▸ Records for this task:
+++++
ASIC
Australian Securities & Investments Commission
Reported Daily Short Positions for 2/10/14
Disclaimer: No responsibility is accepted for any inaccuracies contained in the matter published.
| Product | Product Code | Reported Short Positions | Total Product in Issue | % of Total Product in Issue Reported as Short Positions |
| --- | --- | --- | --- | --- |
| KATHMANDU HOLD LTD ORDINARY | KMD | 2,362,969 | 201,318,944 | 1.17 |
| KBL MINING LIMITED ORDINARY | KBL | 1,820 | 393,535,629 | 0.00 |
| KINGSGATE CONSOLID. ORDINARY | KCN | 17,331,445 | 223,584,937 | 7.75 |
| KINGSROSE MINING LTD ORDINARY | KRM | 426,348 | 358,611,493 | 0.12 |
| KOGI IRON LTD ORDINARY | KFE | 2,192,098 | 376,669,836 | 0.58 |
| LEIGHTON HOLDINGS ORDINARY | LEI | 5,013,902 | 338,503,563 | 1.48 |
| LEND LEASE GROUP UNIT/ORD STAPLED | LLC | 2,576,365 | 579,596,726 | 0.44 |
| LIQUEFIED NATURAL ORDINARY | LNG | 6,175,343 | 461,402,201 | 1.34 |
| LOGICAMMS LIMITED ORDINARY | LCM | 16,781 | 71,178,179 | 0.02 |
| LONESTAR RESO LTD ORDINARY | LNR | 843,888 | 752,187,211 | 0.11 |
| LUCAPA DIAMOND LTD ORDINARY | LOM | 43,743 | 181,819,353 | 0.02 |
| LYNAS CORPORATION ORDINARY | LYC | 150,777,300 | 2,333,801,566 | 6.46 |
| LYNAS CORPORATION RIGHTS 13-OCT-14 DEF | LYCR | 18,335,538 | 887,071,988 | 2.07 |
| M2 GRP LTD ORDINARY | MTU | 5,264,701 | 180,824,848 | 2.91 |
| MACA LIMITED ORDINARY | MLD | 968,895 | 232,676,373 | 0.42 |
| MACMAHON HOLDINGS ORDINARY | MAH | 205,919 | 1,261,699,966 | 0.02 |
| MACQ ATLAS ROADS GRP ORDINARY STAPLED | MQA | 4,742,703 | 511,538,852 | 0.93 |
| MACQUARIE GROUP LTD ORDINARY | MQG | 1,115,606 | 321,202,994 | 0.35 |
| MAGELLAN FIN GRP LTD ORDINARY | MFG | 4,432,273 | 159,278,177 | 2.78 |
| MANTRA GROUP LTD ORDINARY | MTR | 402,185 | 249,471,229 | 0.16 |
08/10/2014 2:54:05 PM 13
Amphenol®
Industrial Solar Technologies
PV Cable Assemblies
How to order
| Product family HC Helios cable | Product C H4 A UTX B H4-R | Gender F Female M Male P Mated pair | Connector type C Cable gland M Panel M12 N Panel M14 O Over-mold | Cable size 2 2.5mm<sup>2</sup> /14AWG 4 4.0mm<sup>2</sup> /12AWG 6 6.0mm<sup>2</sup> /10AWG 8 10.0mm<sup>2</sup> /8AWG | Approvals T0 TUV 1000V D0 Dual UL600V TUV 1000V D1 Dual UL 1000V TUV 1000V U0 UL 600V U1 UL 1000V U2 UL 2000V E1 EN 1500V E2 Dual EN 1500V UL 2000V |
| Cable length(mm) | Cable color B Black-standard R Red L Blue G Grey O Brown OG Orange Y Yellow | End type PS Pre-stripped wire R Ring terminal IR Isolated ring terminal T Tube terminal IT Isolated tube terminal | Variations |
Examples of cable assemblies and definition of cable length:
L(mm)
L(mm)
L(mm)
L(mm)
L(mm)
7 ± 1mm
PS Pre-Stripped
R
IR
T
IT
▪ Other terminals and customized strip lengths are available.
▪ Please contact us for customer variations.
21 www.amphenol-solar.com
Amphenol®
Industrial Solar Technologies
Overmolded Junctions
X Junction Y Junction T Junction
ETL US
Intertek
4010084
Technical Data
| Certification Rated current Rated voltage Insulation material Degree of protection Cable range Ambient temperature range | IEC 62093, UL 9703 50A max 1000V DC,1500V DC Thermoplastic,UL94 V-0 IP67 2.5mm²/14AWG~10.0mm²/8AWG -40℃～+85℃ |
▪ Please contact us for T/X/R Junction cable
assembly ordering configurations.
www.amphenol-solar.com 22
+++++
▸ What to produce:
Set down, exactly as they stand above, the lines starting with the line with "393,535,629 | 0.00 |" and going on through the line with "2,333,801,566 | 6.46 |", and no others.

▸ Problem solution:
| KBL MINING LIMITED ORDINARY | KBL | 1,820 | 393,535,629 | 0.00 |
| KINGSGATE CONSOLID. ORDINARY | KCN | 17,331,445 | 223,584,937 | 7.75 |
| KINGSROSE MINING LTD ORDINARY | KRM | 426,348 | 358,611,493 | 0.12 |
| KOGI IRON LTD ORDINARY | KFE | 2,192,098 | 376,669,836 | 0.58 |
| LEIGHTON HOLDINGS ORDINARY | LEI | 5,013,902 | 338,503,563 | 1.48 |
| LEND LEASE GROUP UNIT/ORD STAPLED | LLC | 2,576,365 | 579,596,726 | 0.44 |
| LIQUEFIED NATURAL ORDINARY | LNG | 6,175,343 | 461,402,201 | 1.34 |
| LOGICAMMS LIMITED ORDINARY | LCM | 16,781 | 71,178,179 | 0.02 |
| LONESTAR RESO LTD ORDINARY | LNR | 843,888 | 752,187,211 | 0.11 |
| LUCAPA DIAMOND LTD ORDINARY | LOM | 43,743 | 181,819,353 | 0.02 |
| LYNAS CORPORATION ORDINARY | LYC | 150,777,300 | 2,333,801,566 | 6.46 |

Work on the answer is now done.